If a driver wants the best view of his portable navigation system, it stands to reason that he should probably stick it on the windshield directly in front of his head. That's a no-brainer, which, in this case, actually means that the driver has no brains. As crazy as it seems, we've actually seen this more than once, people driving around with their Garmins mounted right there in the middle of their field of view, clearly obstructing them from seeing the road, or at the very least providing a serious distraction.

Which got us to thinking: Where is the best place for your nav system?

We know it's not right in front of the driver, which is actually against the law in Minnesota and California. So we talked to some GPS product experts, who agreed that while mounting a portable nav screen on the windshield is okay, it should be suction-cupped to the lower part of the glass.

According to Tom Murray, senior vice president of marketing for GPS-maker TomTom, more than half ("We found 57 percent," he said) of drivers surveyed still use the windshield as a resting place for the units. "Many put it in the lower middle, which is recommended," he said.

Aaron Roth, vice president of sales for Arkon Resources, said, "The vast majority of drivers continue to use the windshield, but we've got two versions for the dash. One adheres, the other is a non-skid 'friction' mount."

Arkon, based in Arcadia, California, calls itself "the mobile mounting specialists," and indeed its catalog is a delight if you've got a GPS or smart phone that needs a home inside the vehicles. There are windshield mounts and dashboard mounts, air vent mounts and sun-visor mounts, 12-volt socket mounts and cup holder mounts... well, we could go on and on.

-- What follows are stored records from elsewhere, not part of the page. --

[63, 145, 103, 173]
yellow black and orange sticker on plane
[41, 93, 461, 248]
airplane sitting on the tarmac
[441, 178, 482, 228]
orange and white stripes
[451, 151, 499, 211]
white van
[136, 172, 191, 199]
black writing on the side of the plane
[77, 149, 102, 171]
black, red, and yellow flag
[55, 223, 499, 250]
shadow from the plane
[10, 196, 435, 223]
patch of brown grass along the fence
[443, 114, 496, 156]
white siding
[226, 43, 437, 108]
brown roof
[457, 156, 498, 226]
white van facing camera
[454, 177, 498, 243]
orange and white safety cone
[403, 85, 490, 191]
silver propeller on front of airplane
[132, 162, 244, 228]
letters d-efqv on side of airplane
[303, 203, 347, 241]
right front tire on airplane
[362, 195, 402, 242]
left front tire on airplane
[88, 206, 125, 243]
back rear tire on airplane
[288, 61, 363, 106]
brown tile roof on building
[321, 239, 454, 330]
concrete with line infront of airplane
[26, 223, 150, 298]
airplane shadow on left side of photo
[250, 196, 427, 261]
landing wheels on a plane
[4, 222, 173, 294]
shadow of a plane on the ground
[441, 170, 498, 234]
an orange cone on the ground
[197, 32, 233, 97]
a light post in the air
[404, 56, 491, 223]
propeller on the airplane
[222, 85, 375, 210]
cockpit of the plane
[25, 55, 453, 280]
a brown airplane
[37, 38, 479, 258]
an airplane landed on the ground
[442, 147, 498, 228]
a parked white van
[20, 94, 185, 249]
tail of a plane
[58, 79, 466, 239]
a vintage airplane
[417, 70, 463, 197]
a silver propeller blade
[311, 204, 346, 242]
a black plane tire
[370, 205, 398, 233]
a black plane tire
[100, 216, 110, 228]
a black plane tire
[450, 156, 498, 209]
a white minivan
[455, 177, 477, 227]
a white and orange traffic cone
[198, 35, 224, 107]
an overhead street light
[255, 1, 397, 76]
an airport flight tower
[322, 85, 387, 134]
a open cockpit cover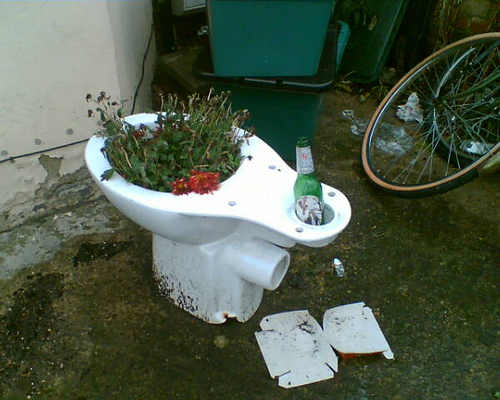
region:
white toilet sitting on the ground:
[85, 113, 350, 325]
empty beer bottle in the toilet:
[292, 138, 321, 225]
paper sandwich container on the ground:
[252, 303, 394, 389]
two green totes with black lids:
[195, 4, 347, 141]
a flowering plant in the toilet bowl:
[85, 92, 253, 192]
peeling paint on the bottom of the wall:
[2, 133, 125, 265]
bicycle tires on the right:
[362, 26, 499, 203]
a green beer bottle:
[292, 136, 322, 226]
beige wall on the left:
[0, 0, 159, 267]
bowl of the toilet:
[85, 110, 254, 243]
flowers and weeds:
[88, 92, 243, 195]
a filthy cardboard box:
[255, 311, 387, 379]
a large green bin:
[203, 0, 325, 84]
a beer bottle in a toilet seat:
[81, 103, 349, 314]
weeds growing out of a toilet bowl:
[89, 88, 247, 220]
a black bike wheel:
[369, 30, 499, 194]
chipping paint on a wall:
[0, 151, 84, 240]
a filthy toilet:
[93, 98, 361, 316]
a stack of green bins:
[211, 0, 333, 150]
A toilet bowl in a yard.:
[78, 83, 355, 335]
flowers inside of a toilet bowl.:
[63, 62, 253, 211]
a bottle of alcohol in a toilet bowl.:
[282, 132, 334, 235]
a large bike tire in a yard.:
[349, 21, 498, 208]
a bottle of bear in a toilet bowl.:
[285, 115, 330, 232]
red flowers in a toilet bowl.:
[160, 162, 234, 207]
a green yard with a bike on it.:
[0, 64, 499, 397]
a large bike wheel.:
[353, 20, 498, 197]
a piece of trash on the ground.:
[247, 292, 407, 397]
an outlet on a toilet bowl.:
[221, 237, 304, 307]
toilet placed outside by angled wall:
[6, 16, 366, 346]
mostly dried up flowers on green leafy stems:
[77, 76, 247, 206]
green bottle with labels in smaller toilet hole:
[290, 136, 335, 226]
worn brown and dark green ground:
[10, 10, 490, 390]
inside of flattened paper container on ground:
[255, 295, 395, 385]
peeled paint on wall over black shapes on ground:
[5, 145, 130, 342]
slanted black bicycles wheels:
[360, 25, 497, 205]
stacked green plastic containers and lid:
[200, 0, 401, 185]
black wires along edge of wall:
[0, 22, 185, 237]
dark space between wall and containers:
[130, 2, 216, 98]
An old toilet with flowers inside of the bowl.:
[80, 85, 350, 321]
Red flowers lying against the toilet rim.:
[162, 167, 218, 194]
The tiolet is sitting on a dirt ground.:
[7, 82, 497, 398]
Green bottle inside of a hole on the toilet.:
[290, 130, 326, 225]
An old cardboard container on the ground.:
[252, 300, 397, 388]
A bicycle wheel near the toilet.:
[357, 23, 497, 199]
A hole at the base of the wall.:
[65, 231, 142, 269]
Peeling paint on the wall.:
[0, 152, 130, 257]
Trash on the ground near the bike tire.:
[335, 85, 428, 160]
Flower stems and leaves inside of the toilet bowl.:
[83, 89, 258, 196]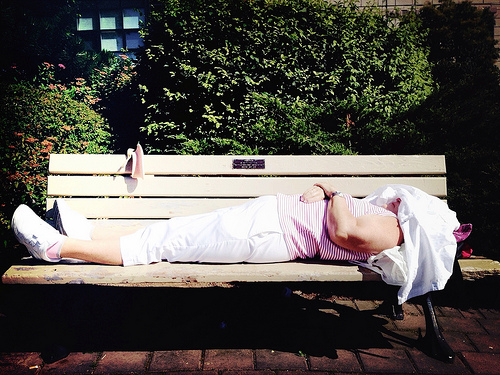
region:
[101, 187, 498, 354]
A person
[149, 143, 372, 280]
A person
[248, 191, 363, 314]
A person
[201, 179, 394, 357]
A person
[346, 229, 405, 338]
A person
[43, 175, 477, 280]
tired woman on a bench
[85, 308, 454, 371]
brick tiling under the bench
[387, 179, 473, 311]
coat of the woman on the bench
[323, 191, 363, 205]
watch of the woman on the bench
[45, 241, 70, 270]
pink socks of the lady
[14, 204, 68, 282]
white tennis shoes on the lady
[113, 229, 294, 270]
white capris of the woman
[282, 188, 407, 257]
pink stripped shirt of the lady on the bench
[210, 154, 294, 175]
dedication of who donated the bench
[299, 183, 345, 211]
hands of the sleeping woman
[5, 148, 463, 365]
a wooden park bench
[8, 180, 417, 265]
a woman resting on a park bench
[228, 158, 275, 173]
a plaque on a park bench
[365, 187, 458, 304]
a white cloth is covering the woman's head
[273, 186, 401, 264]
the woman is wearing a shirt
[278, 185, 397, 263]
the shirt is pink and white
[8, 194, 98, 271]
the tennis shoes are white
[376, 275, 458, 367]
iron legs on the park bench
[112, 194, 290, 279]
the woman's pants are white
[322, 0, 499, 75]
a tan wall in the background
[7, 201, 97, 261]
The lady's white sneakers.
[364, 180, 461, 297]
The white jacket over the lady's head.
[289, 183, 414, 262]
The striped t-shirt the lady is wearing.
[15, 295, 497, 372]
The brick sidewalk the bench is located on.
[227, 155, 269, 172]
The small black plaque that is on the bench.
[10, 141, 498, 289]
The wooden bench the lady is laying on.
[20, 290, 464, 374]
The black wrought iron legs of the bench.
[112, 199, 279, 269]
The white capri shorts the lady is wearing.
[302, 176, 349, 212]
The lady's hands on her stomach.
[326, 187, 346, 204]
The silver watch on the lady's wrist.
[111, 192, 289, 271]
Woman wears white pants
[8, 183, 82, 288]
Woman wears white sneakers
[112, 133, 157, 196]
Pink and white towel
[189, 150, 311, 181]
Small plaque on bench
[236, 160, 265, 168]
White lettering on plaque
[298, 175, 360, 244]
Woman's arms are folded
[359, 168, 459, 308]
White shirt on woman's face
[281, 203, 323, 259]
Woman is wearing pink and white shirt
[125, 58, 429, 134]
Big green bushes behind bench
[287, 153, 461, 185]
Beige bench woman is on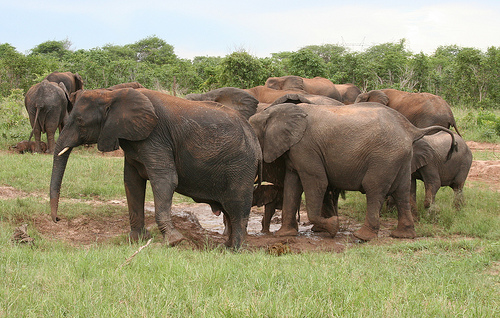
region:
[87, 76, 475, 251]
the elephants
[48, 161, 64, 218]
the elephants trunk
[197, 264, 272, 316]
the tall green grass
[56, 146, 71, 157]
the elephants tusk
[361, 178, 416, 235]
the elephants back legs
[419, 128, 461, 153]
the elephants tail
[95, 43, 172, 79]
the green trees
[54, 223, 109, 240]
the brown dirt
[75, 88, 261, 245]
the elephant is standing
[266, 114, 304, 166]
the elephants ear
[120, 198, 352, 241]
Water hole in grassy field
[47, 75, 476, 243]
Herd of elephants gathered around water hole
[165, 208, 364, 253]
Muddy ground near water hole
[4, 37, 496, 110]
Leaf covered trees in background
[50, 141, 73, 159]
Tusk of an elephant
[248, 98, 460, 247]
Elephant with one foot in the air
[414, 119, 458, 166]
Extended tail of elephant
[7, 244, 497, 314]
Grass covered field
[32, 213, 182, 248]
Bare patch of ground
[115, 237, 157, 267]
Stick on ground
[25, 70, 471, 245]
Elephants in a herd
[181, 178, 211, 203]
The stomach of the elephant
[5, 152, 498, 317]
Grass below the elephants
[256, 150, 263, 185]
The tail of the elephant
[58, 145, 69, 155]
The tusk of the elephant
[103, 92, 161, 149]
The left ear of the elephant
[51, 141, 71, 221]
The trunk of the elephant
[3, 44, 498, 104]
Trees behind the elephants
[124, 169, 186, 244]
The front legs of the elephant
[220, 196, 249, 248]
The back legs of the elephant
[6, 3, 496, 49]
the sky is really bright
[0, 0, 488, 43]
the sky is a really light green color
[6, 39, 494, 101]
a whole bunch of trees outside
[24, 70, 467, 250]
elephants are outside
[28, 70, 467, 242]
the elephants are in a group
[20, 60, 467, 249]
the elephants are gray and brown in color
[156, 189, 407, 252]
the mud puddle in the ground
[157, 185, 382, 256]
the mud is light brown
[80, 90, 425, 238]
elephants are standing in the mud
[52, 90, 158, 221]
The face of an elephant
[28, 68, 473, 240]
a herd of elephants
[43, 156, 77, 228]
a elephants trunk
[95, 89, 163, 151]
a gray elephants ear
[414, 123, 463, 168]
a elephants gray tail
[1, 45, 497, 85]
a line of leafy trees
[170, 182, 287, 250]
a brown water hole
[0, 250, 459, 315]
a green grassy area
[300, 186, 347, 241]
a elephants left leg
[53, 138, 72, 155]
a tusk on a elephant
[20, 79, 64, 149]
the back of a elephant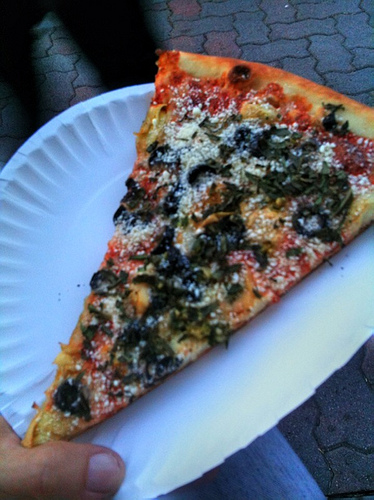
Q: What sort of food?
A: Pizza.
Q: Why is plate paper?
A: Disposable.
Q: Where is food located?
A: On plate.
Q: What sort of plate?
A: Paper.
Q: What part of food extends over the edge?
A: Crust.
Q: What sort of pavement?
A: Shaped pink and grey bricks.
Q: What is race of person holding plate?
A: Caucasian.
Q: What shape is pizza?
A: Triangle.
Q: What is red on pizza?
A: Tomato sauce.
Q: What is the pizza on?
A: Paper plate.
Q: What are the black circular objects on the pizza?
A: Black olives.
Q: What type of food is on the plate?
A: Pizza.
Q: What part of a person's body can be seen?
A: Thumb.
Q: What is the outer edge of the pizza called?
A: Crust.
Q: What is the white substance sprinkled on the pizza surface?
A: Parmesan cheese.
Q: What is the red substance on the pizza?
A: Sauce.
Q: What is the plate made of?
A: Paper.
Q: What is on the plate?
A: Pizza.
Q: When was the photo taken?
A: Night.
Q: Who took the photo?
A: Person.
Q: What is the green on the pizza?
A: Spinach.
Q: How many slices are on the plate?
A: One.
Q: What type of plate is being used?
A: Paper.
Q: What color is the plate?
A: White.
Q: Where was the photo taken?
A: On a sidewalk.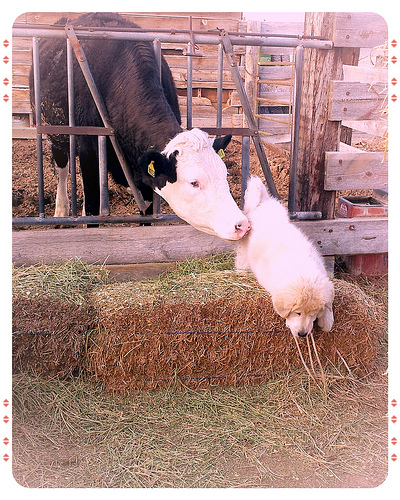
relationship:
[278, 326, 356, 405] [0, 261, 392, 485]
hay stick on field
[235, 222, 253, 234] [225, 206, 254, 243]
ring through nose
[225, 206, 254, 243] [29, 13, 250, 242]
nose of bull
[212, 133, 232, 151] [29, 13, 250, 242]
ear on bull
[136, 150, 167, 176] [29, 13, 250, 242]
ear on bull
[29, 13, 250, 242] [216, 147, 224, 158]
bull wearing tags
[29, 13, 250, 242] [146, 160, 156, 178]
bull wearing tags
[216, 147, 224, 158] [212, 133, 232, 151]
tags in ear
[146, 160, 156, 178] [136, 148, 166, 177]
tags in ear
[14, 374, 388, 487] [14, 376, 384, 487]
straw on ground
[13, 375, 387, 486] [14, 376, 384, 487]
grass on ground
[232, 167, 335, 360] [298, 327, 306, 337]
puppy has nose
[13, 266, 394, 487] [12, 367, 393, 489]
hay on field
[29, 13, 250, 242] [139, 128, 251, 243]
bull has head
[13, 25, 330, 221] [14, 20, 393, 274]
gate on fence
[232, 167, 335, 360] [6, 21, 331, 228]
puppy in front of metal pen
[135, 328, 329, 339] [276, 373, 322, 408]
rope around hay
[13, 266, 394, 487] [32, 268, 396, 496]
hay on field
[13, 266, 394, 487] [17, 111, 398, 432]
hay in field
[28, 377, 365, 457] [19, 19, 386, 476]
grain on field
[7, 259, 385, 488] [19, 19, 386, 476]
grain on field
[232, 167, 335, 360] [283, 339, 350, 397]
puppy playing with rope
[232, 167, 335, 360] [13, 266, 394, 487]
puppy standing on hay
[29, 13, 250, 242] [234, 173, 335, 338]
bull curious about puppy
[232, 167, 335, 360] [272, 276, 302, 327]
puppy has ears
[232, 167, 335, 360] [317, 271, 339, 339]
puppy has ears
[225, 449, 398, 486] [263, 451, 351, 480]
area of dirt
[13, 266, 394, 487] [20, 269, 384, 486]
hay on ground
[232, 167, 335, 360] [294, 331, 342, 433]
puppy has rope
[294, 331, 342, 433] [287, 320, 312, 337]
rope in mouth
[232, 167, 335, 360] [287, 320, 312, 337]
puppy has mouth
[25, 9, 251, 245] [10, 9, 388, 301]
cow inside gate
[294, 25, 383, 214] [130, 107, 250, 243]
fence next to cow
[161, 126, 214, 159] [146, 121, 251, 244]
hair on head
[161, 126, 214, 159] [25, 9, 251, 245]
hair on cow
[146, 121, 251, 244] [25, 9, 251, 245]
head on cow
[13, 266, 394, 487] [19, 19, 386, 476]
hay on field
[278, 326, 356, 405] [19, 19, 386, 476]
hay stick on field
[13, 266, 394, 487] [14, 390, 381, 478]
hay on field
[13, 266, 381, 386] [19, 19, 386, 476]
hay on field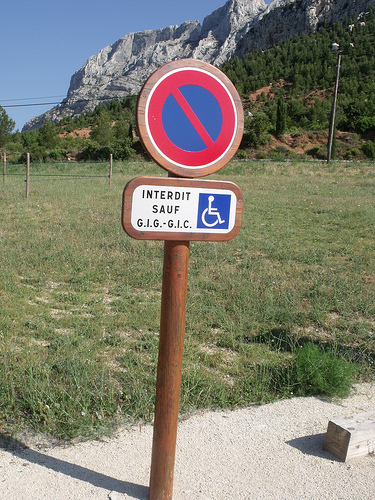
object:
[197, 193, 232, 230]
handicap symbol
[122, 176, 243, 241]
sign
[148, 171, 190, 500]
pole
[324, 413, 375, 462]
railroad tie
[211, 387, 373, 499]
ground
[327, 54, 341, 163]
telephone pole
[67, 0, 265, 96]
mountain top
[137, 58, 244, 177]
sign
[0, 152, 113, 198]
fence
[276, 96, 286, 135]
trees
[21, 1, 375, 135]
mountain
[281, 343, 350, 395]
plants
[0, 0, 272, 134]
sky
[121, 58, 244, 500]
sign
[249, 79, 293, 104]
area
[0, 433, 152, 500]
shadow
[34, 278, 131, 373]
empty patches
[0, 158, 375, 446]
grass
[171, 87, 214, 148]
diagonal line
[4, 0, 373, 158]
area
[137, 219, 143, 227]
letter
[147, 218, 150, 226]
letter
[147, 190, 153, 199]
letter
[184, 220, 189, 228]
letter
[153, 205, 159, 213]
letter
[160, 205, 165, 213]
letter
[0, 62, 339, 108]
power lines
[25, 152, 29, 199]
fence post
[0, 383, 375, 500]
gravel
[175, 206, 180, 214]
letter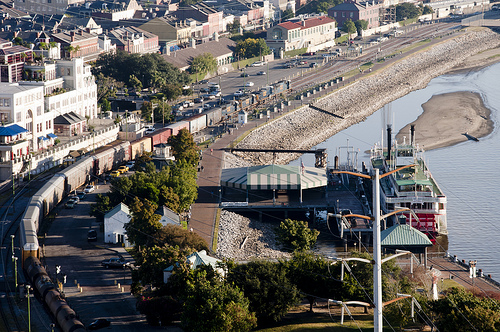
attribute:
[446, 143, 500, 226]
water — calm, clean, large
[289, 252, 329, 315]
tree — lush, green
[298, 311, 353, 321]
shadow — dark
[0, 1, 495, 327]
photo — downward, outdoor, daytime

California actually had a law that prohibited windshield mounting of GPS devices -- and carried a fine of $108 – until it was repealed last year. A new law that replaced it does stipulate that the device must be mounted within "a 7-inch square area in the lower corner of the windshield farthest removed from the driver (the passenger side) or in a 5-inch square area in the lower corner of the windshield nearest to the driver (the lower left corner of the windshield)."